Does this sound exotic or mysterious to you, or something far away, manifesting only in this experience of historical greats or in the lives of Himalayan yogi-adepts or Zen monks? The “reality-distortion field “is much, much, much nearer than you think: Last week, at the group “circle talk” concluding our four-day intensive silent retreat, one of our medium-term Zen students, a Palestinian-German medical doctor and mother of two, expressed profound appreciation for the effect of meditation practice on her life and experience of the world. She described natural arising of joy and gratitude which she feels since beginning intensive meditation practice. She talked about feeling her appreciation for people and situations, even difficult ones.

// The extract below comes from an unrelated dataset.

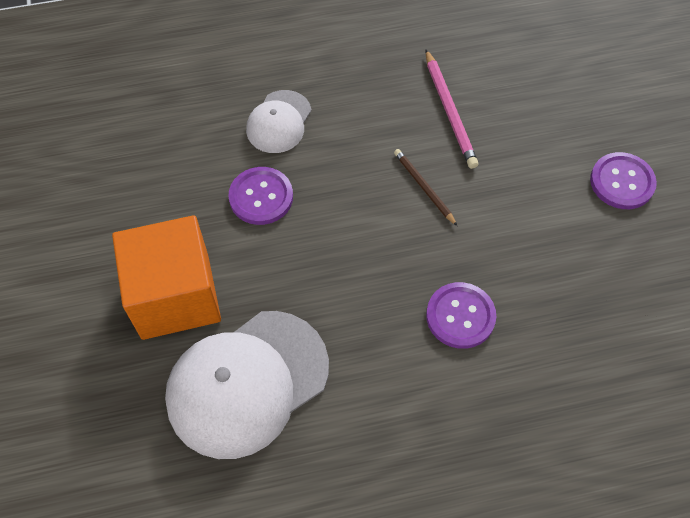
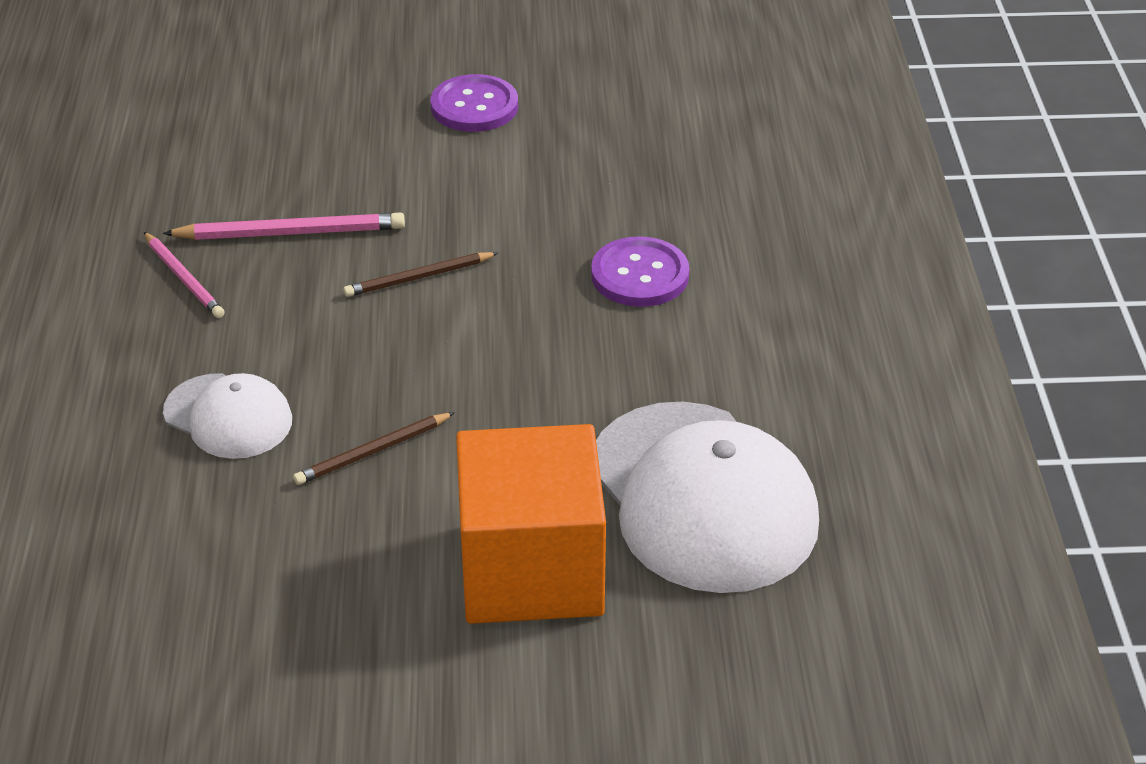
camera: 80 degrees left, 20 degrees down
(261, 197) = (373, 452): purple button -> brown pencil
(393, 71) = (184, 278): none -> pink pencil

But then she closed her comments with the observation that, among many wonderful changes wrought in her life through the work of meditation, one of the most interesting things is her radically changed relationship to decionmaking. Before she started meditation, a few years ago, she needed to put enormous mental energy into making difficult decisions, gathering evidence and arguments and things, I guess. ”But over the last year,” she said, ”I noticed that I do not really need to think about decisions anymore. The decision happens almost by itself — the matter is resolved for my understanding without needing to think about it, actually, like I did before. Things just seem to take care of themselves, I don’t know how else to describe it. I only need to just get out of the way. It is a great feeling, and I save so much energy.”

“Reality-distortion field”? A highly unfelicitous term, coined by someone who had not yet experienced the benefits of meditation, as Steve (and Marcus, and our MD student) had experienced. Rather than that term — intrinsically negative — I would propose ”reality-affirming field.”

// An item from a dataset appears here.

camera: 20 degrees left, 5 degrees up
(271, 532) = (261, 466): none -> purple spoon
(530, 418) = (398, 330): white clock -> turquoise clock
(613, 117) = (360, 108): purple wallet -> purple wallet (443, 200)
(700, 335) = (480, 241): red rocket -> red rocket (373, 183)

As William Blake wrote, in ”The Marriage of Heaven and Hell”,

Without contraries is no progression. Attraction and repulsion, reason and energy, love and hate, are necessary to human existence.

The “reality-affirming field” is the result of contradictions serving and informing each other. And the laboratory for that singular, the most pro-creative space of that manifestation, is the field and activity of silent meditation, of a mind harmonized and made receptive by consistent work in meditation. People often say that I seem to be full of contradictions. Like it is a problem or something. ”Fuck yeah!” is the only thing I can respond. “You really don’t know what you are fucking missing!” flashes on in my head.